■ Problem to solve: Write out each line below exactly as it appears.

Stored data

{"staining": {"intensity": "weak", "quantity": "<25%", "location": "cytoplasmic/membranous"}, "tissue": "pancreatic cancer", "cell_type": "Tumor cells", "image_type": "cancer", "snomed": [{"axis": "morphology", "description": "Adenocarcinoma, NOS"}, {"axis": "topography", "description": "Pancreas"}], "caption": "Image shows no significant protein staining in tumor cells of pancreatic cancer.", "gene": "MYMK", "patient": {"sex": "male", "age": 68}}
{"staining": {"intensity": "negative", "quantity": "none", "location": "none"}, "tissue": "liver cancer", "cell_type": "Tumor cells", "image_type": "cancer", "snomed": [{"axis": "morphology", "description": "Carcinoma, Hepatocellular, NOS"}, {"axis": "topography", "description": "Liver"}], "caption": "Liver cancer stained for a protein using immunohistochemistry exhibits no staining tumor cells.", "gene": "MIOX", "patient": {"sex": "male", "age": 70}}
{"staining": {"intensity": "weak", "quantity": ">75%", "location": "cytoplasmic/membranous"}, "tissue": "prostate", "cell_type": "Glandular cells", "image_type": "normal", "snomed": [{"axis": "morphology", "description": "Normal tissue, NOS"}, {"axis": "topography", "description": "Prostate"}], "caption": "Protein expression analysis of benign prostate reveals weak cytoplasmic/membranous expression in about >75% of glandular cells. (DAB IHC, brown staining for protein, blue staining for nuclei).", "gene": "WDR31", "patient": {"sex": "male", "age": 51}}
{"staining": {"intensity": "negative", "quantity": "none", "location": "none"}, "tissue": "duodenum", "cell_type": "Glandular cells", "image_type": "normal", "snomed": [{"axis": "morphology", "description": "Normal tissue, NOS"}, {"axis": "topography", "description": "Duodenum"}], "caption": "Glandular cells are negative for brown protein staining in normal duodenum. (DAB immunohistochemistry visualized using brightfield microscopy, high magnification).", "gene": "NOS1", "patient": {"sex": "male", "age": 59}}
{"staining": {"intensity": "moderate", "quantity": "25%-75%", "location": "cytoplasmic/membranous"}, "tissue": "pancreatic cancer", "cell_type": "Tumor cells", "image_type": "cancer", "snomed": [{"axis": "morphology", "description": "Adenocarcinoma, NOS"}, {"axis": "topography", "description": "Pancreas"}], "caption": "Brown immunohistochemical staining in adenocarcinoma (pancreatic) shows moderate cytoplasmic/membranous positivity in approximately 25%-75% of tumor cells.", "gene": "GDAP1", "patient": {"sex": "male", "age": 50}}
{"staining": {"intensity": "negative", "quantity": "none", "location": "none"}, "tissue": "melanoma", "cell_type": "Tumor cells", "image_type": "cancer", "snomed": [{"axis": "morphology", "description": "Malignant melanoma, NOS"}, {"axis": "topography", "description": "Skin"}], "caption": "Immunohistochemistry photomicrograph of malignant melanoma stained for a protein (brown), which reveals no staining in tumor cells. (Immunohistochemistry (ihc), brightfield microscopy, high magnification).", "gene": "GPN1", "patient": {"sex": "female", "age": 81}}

■ Final answer:
{"staining": {"intensity": "weak", "quantity": "<25%", "location": "cytoplasmic/membranous"}, "tissue": "pancreatic cancer", "cell_type": "Tumor cells", "image_type": "cancer", "snomed": [{"axis": "morphology", "description": "Adenocarcinoma, NOS"}, {"axis": "topography", "description": "Pancreas"}], "caption": "Image shows no significant protein staining in tumor cells of pancreatic cancer.", "gene": "MYMK", "patient": {"sex": "male", "age": 68}}
{"staining": {"intensity": "negative", "quantity": "none", "location": "none"}, "tissue": "liver cancer", "cell_type": "Tumor cells", "image_type": "cancer", "snomed": [{"axis": "morphology", "description": "Carcinoma, Hepatocellular, NOS"}, {"axis": "topography", "description": "Liver"}], "caption": "Liver cancer stained for a protein using immunohistochemistry exhibits no staining tumor cells.", "gene": "MIOX", "patient": {"sex": "male", "age": 70}}
{"staining": {"intensity": "weak", "quantity": ">75%", "location": "cytoplasmic/membranous"}, "tissue": "prostate", "cell_type": "Glandular cells", "image_type": "normal", "snomed": [{"axis": "morphology", "description": "Normal tissue, NOS"}, {"axis": "topography", "description": "Prostate"}], "caption": "Protein expression analysis of benign prostate reveals weak cytoplasmic/membranous expression in about >75% of glandular cells. (DAB IHC, brown staining for protein, blue staining for nuclei).", "gene": "WDR31", "patient": {"sex": "male", "age": 51}}
{"staining": {"intensity": "negative", "quantity": "none", "location": "none"}, "tissue": "duodenum", "cell_type": "Glandular cells", "image_type": "normal", "snomed": [{"axis": "morphology", "description": "Normal tissue, NOS"}, {"axis": "topography", "description": "Duodenum"}], "caption": "Glandular cells are negative for brown protein staining in normal duodenum. (DAB immunohistochemistry visualized using brightfield microscopy, high magnification).", "gene": "NOS1", "patient": {"sex": "male", "age": 59}}
{"staining": {"intensity": "moderate", "quantity": "25%-75%", "location": "cytoplasmic/membranous"}, "tissue": "pancreatic cancer", "cell_type": "Tumor cells", "image_type": "cancer", "snomed": [{"axis": "morphology", "description": "Adenocarcinoma, NOS"}, {"axis": "topography", "description": "Pancreas"}], "caption": "Brown immunohistochemical staining in adenocarcinoma (pancreatic) shows moderate cytoplasmic/membranous positivity in approximately 25%-75% of tumor cells.", "gene": "GDAP1", "patient": {"sex": "male", "age": 50}}
{"staining": {"intensity": "negative", "quantity": "none", "location": "none"}, "tissue": "melanoma", "cell_type": "Tumor cells", "image_type": "cancer", "snomed": [{"axis": "morphology", "description": "Malignant melanoma, NOS"}, {"axis": "topography", "description": "Skin"}], "caption": "Immunohistochemistry photomicrograph of malignant melanoma stained for a protein (brown), which reveals no staining in tumor cells. (Immunohistochemistry (ihc), brightfield microscopy, high magnification).", "gene": "GPN1", "patient": {"sex": "female", "age": 81}}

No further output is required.